ESCAPING THE BLUE BOX
Of course, the truth about macaroni and cheese for most American children is that they want what they are used to. Because of busy lives and the low cost of boxed macaroni and cheese, that is what most kids know. Give them something else, even if that something else is delicious, and it’s just weird.
So, I’ve waged war on the blue box in my house. Do we have a Costco-sized box of it in our basement? Absolutely. But do I want my kids to realize that there is a whole world of better macaroni out there? Also, absolutely.
My assault on the blue box is therefore a slow one. If your kids are like mine and refuse to try different macaroni and cheese options, take it in steps.

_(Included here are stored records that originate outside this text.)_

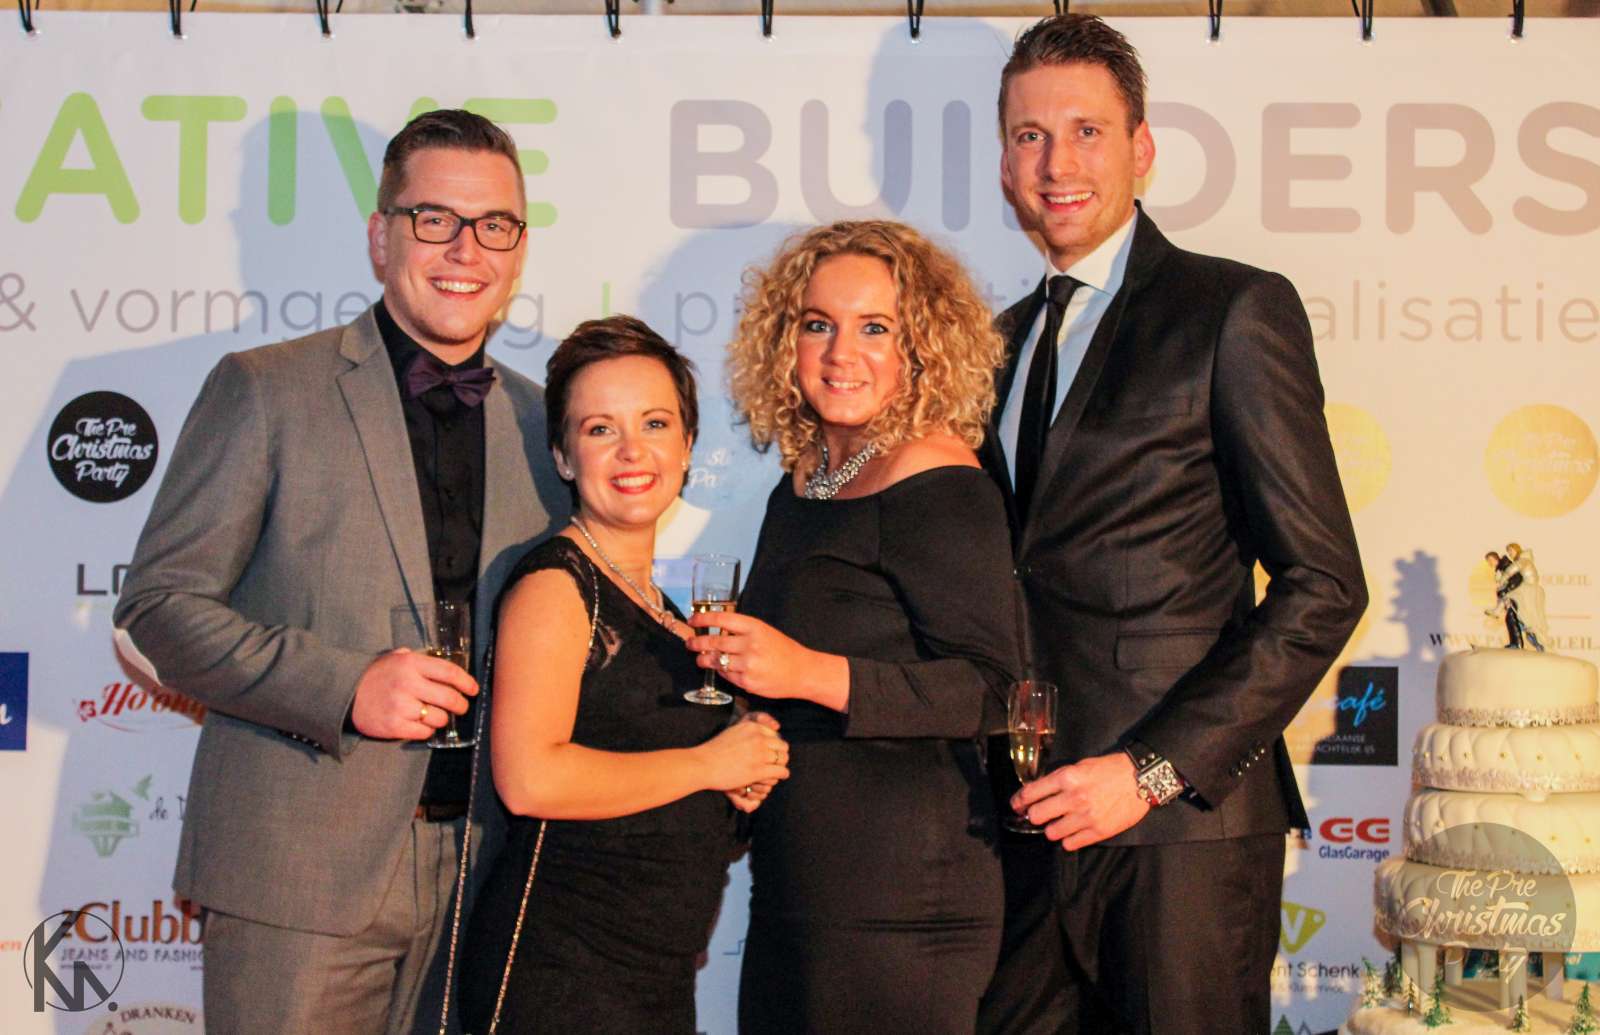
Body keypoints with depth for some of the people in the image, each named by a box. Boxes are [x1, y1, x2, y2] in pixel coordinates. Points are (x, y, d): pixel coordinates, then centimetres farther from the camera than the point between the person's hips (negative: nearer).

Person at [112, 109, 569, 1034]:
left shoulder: (542, 423, 12)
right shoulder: (265, 391, -1)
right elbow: (155, 612, -4)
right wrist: (344, 687, -16)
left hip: (480, 879, 4)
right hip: (300, 874, -4)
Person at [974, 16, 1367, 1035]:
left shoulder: (1236, 309, -4)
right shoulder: (1006, 339, 16)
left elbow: (1322, 586, -10)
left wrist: (1153, 772, -15)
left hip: (1183, 819, -5)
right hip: (1033, 817, 6)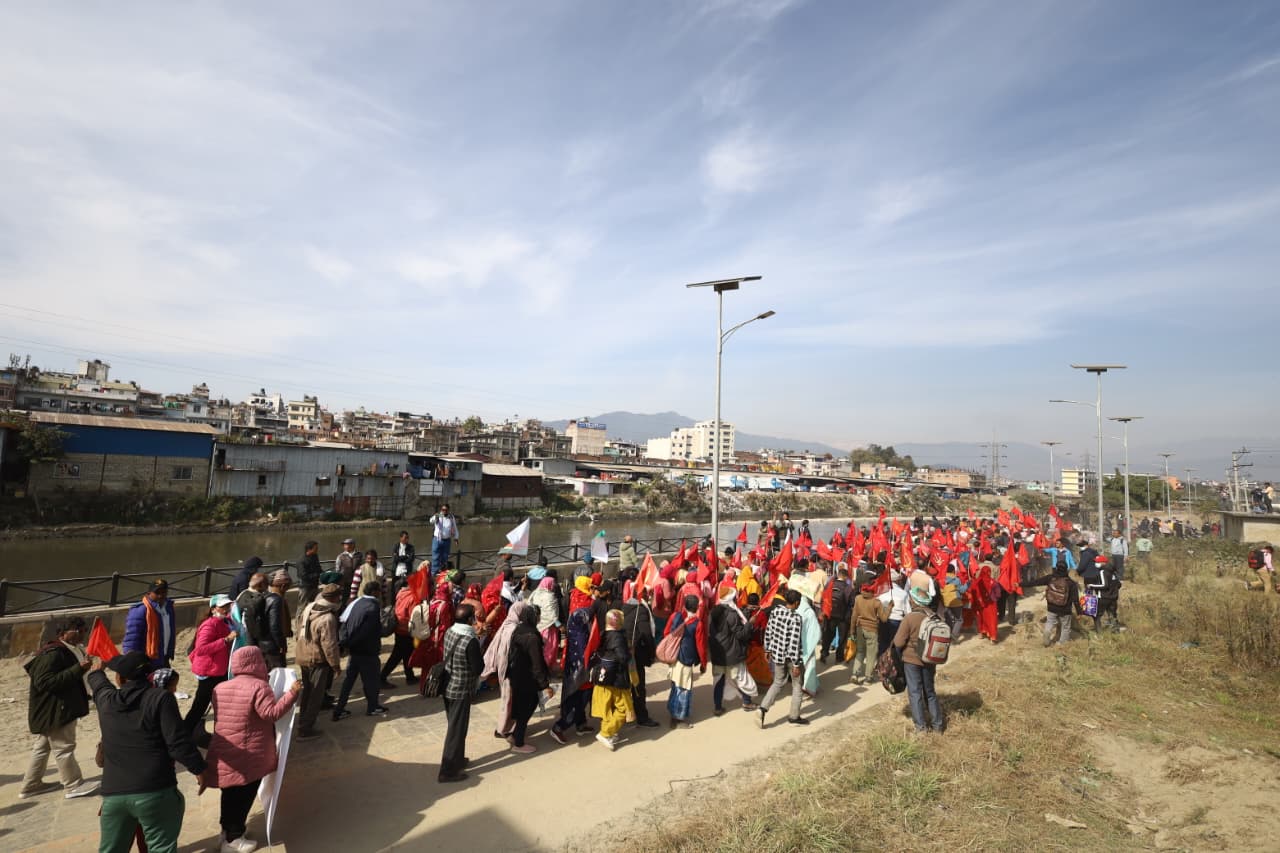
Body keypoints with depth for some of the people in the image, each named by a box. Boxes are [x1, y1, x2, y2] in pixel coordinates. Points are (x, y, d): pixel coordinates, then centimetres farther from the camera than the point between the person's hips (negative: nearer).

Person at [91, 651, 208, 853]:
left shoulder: (106, 699, 3)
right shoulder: (161, 698, -10)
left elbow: (99, 686, 30)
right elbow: (178, 742, -14)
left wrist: (96, 672, 52)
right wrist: (198, 768, -1)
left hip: (113, 793, 5)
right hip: (155, 792, -5)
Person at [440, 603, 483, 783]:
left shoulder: (449, 632, -4)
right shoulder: (471, 641, -27)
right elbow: (478, 669, -19)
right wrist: (481, 647, -3)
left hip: (448, 686, 8)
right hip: (461, 690, -8)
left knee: (454, 726, 23)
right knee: (457, 730, 6)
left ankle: (456, 759, 39)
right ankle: (448, 771, 15)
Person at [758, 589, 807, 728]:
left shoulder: (775, 611, -4)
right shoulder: (796, 618, -22)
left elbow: (768, 631, 4)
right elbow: (794, 643, -22)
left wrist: (768, 649, 17)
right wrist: (796, 664, -15)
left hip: (777, 654, 6)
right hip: (791, 656, -6)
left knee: (778, 682, 21)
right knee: (797, 685, 15)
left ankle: (764, 707, 7)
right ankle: (794, 716, 25)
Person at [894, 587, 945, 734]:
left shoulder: (910, 618, -21)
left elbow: (898, 642, -19)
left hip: (911, 660, -5)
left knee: (915, 692, 7)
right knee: (930, 691, 19)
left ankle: (921, 725, 10)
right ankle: (937, 723, 24)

To start, trade the macaroni in the box for a different variety. Cavatappi is what I used here, for example. If you can’t find this corkscrew-shaped pasta, fusilli will do. Use the seasoning packet so it will have the same color and flavor, but will get them used to varied shapes!
Once the door is open, you can start shifting to new cheeses, and eventually you can introduce them to something that is delicious for you and not completely foreign to them.
BABY STEPS: SLOW COOKER MAC AND CHEESE
This Slow Cooker Macaroni and Cheese doesn’t have any odd or expensive cheeses that will challenge young palates. However, I do like it with a slightly sturdier pasta shape so I trade the elbow macaroni for cavatappi (which also goes by cellentani).
It’s a simple and delicious mac and cheese that requires very little attention. If nothing else, if gives your hands a break from ripping open those seasoning packets!
TRICK #1: Start with Less liquid Than You Need
I’ll be the first to admit that cooking pasta in a slow cooker is tricky. The Internet will tell you that it’s easy. Toss the stuff in and come back in two hours! Perfect!
But slow cookers are not necessarily a one-size-fits-all situation and pasta is a delicate ingredient. Depending on the slow cooker and the exact pasta you are using, it might soak up all the liquid and you’ll be left with a dry mac and cheese, or it might cook quickly and you’ll be left with a gooey pasta mess. It’s a big world of equipment and pastas out there. There are a lot of variables!
So, the trick is to start with less liquid than you might end up needing.
Overcooked pasta is the worst. No one wants to eat that, especially not children. You can always add more liquid and cook the pasta a bit more, but if you overcook it, you’re sunk.
The recipe I give for this macaroni and cheese starts with the bare minimum of liquid. But this is important:
Everyone’s slow cookers are different. You may need to add more liquid. You may not. The important thing is that the noodles are completely covered or almost completely covered, but not swimming in liquid, during the cooking process.
Trick #2: Stir After 90 Minutes
One other important note: at the 90-minute mark, check the mac and cheese.
The tell-tale sign of needing more liquid in this recipe is if when you open the lid, the sauce isn’t saucy but looks gloppy and unincorporated. Or it may look solid on top, and you may think all the liquid is absorbed and might be tempted to add more.
But try stirring it first. This may help it look more uniform and creamy. In terms of liquid, use milk or any stock, or even water at this point. Any liquid will work to thin the sauce out and make the sauce perfectly creamy.
When I make this recipe, I usually have to add an extra cup of liquid after the pasta is cooked (so somewhere around the two hours mark). If you use a smaller pasta, like traditional elbow macaroni, you will need to add less liquid. Add the liquid in small batches (I usually do it a 1/2 cup at a time), stir, taste, and keep going if it needs more.
Eventually, the sauce will turn silky smooth. You’ll know when it’s right!
The DAD ADD: Crispy Bacon Crumble!
Three ingredients are all you need to make this all-purpose topping. It’s fantastic on any creamy pasta dish, but you’ll probably have some leftovers as well. You should keep those in the fridge and they go well sprinkled on all sorts of salad and vegetables (because bacon). Use it generously!
If you skip the bacon, make sure you salt and pepper to taste before serving to wake up all the flavors.
The REPORT CARD
While this was not the “blue box” macaroni and cheese that my kids will scarf down, it was acceptable to both of them (and much preferred by me and my wife). The kids poked it and prodded it into submission, eventually tried it, and realized that it was, in fact, pretty damn good.
The four-year old was feeling particularly ambitious on this day and even tried some of my crispy bacon topper, which I was hesitant to share. But when it comes down to it, parental love is really about sharing bacon with your kids. Nobody wants to, but you do it because you love them.